- _PROBLEM DESCRIPTION_
Write out every line of the records below precisely as it appears, omitting the pictures from your answer.

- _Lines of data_
* * * * * * * * *

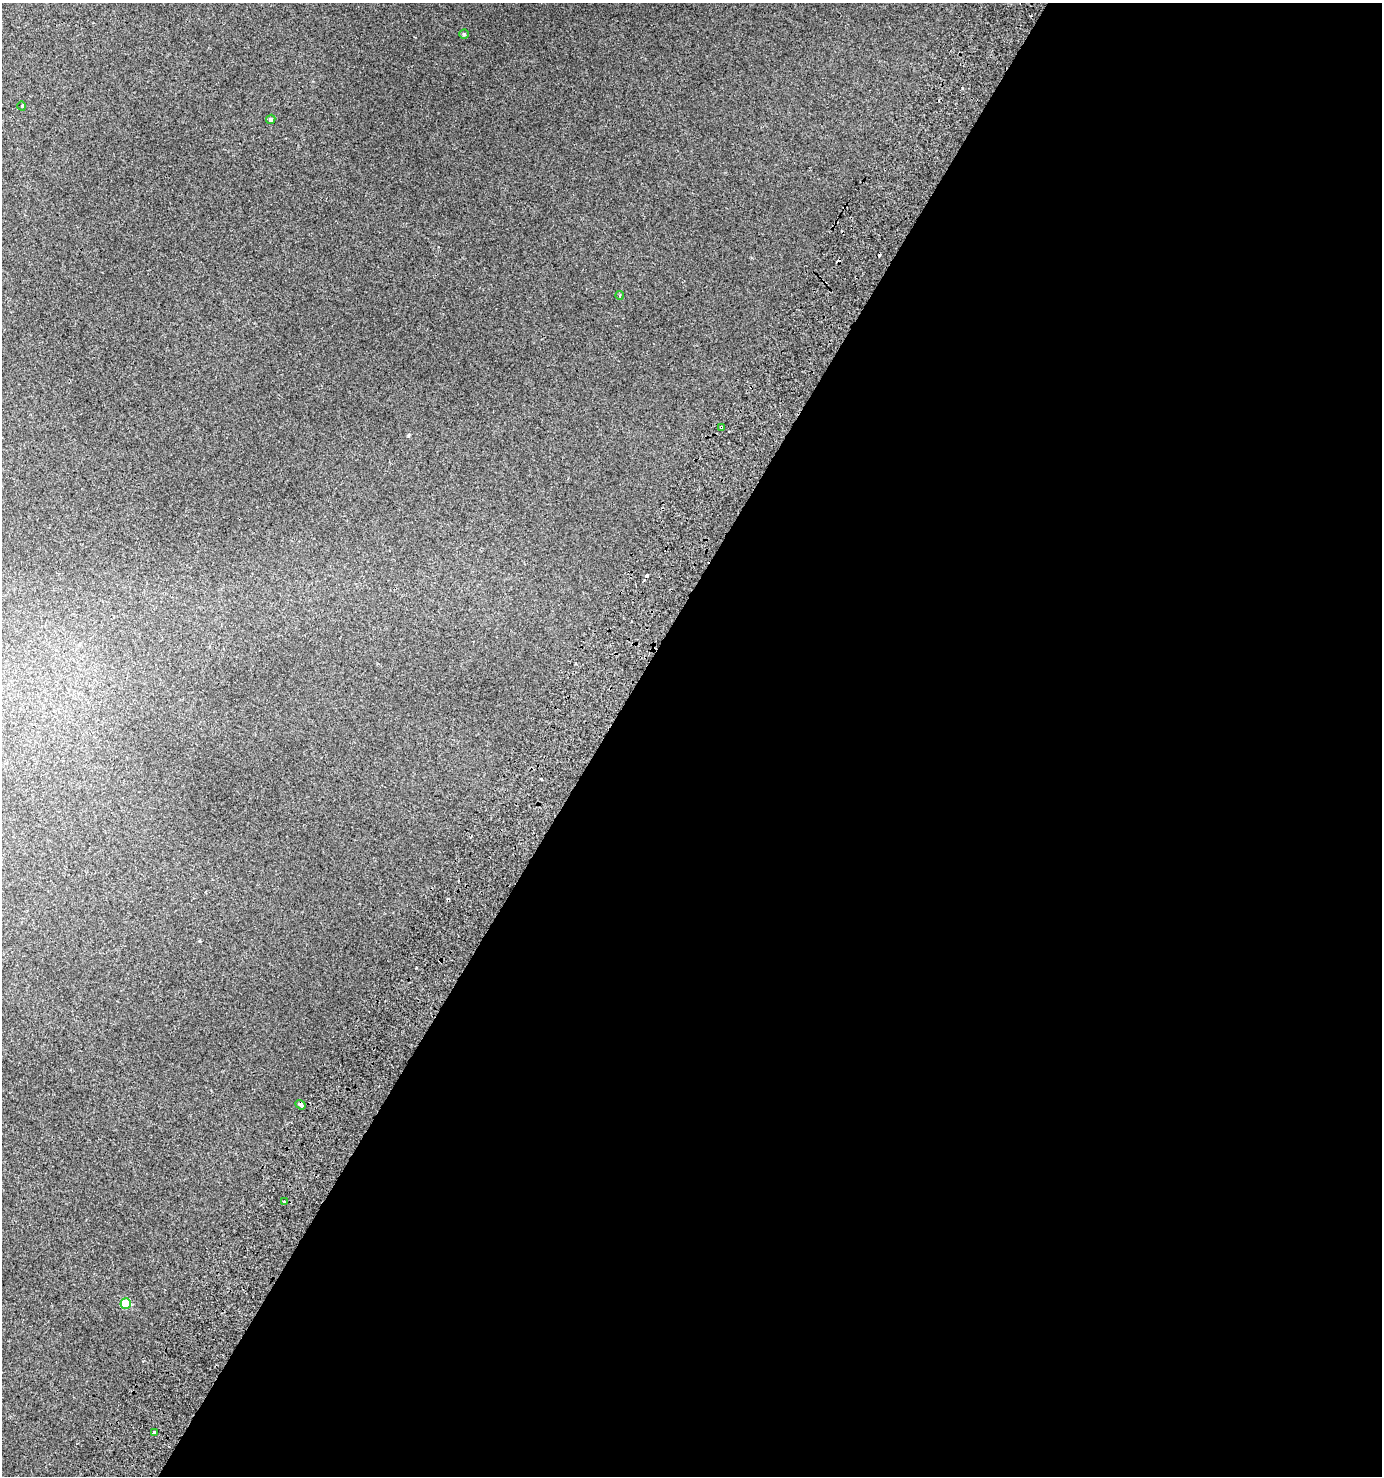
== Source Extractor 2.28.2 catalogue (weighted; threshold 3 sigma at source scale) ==
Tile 12 of 4 x 4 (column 4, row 3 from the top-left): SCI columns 4391-5770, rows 1526-2999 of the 6089 x 5992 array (HDU 1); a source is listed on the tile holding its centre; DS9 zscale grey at full resolution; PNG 1384 x 1478 px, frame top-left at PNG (2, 3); each listed source drawn as its Kron ellipse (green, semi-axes under 4 px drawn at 4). Shown black and unused: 56% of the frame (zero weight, under 2 of 3 exposures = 4% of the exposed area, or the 3 px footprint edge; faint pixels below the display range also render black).
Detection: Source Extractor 2.28.2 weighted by HDU 2 'WHT'; one run over the whole footprint, this tile lists its part. Background 0.0159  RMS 0.0048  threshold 0.0216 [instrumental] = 3 sigma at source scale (4.5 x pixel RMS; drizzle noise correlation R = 1.50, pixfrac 1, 0.0396/0.0396 arcsec/px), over >= 5 px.
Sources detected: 16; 7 cosmic-ray / hot-pixel residue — neither listed nor drawn; the other 9 listed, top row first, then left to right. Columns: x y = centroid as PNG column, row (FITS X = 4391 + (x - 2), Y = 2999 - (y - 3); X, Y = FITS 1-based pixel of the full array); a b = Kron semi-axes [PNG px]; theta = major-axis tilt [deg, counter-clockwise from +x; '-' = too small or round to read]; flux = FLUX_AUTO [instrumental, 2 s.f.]
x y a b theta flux
464 34 4 4 - 0.68
22 106 5 3 - 0.4
271 119 5 4 - 0.79
620 295 4 3 - 0.41
721 427 4 3 - 1.5
300 1105 5 3 - 1.4
284 1202 3 2 - 0.45
126 1304 5 5 - 14
154 1432 3 3 - 1.9
Overlapping masked pixels (flux is a lower limit): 1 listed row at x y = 721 427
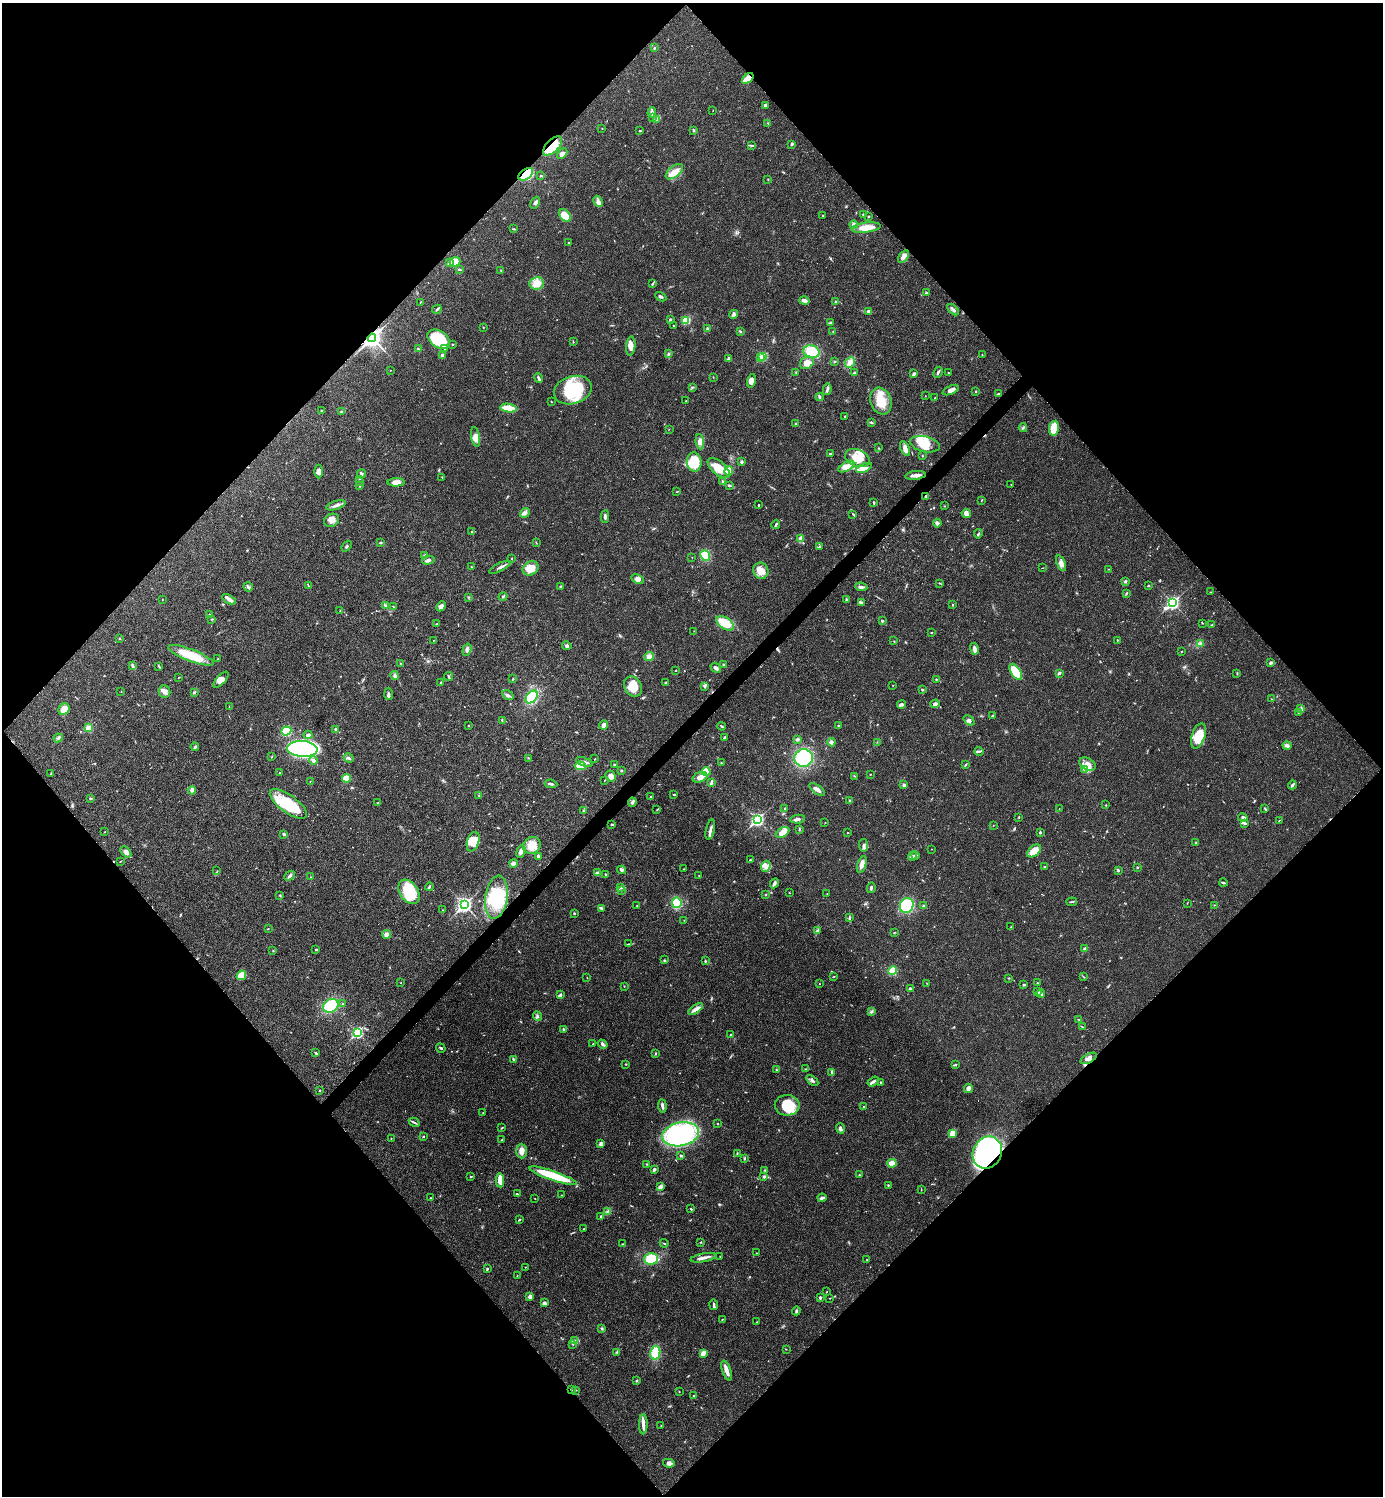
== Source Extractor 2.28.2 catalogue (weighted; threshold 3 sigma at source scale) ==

* * * * * * * * *

- _TASK SOLUTION_
== Source Extractor 2.28.2 catalogue (weighted; threshold 3 sigma at source scale) ==
Tile 12 of 4 x 4 (column 4, row 3 from the top-left): SCI columns 4391-5770, rows 1526-2999 of the 6089 x 5992 array (HDU 1); a source is listed on the tile holding its centre; DS9 zscale grey at full resolution; PNG 1384 x 1478 px, frame top-left at PNG (2, 3); each listed source drawn as its Kron ellipse (green, semi-axes under 4 px drawn at 4). Shown black and unused: 56% of the frame (zero weight, under 2 of 3 exposures = 4% of the exposed area, or the 3 px footprint edge; faint pixels below the display range also render black).
Detection: Source Extractor 2.28.2 weighted by HDU 2 'WHT'; one run over the whole footprint, this tile lists its part. Background 0.0159  RMS 0.0048  threshold 0.0216 [instrumental] = 3 sigma at source scale (4.5 x pixel RMS; drizzle noise correlation R = 1.50, pixfrac 1, 0.0396/0.0396 arcsec/px), over >= 5 px.
Sources detected: 16; 7 cosmic-ray / hot-pixel residue — neither listed nor drawn; the other 9 listed, top row first, then left to right. Columns: x y = centroid as PNG column, row (FITS X = 4391 + (x - 2), Y = 2999 - (y - 3); X, Y = FITS 1-based pixel of the full array); a b = Kron semi-axes [PNG px]; theta = major-axis tilt [deg, counter-clockwise from +x; '-' = too small or round to read]; flux = FLUX_AUTO [instrumental, 2 s.f.]
x y a b theta flux
464 34 4 4 - 0.68
22 106 5 3 - 0.4
271 119 5 4 - 0.79
620 295 4 3 - 0.41
721 427 4 3 - 1.5
300 1105 5 3 - 1.4
284 1202 3 2 - 0.45
126 1304 5 5 - 14
154 1432 3 3 - 1.9
Overlapping masked pixels (flux is a lower limit): 1 listed row at x y = 721 427
== Source Extractor 2.28.2 catalogue (weighted; threshold 3 sigma at source scale) ==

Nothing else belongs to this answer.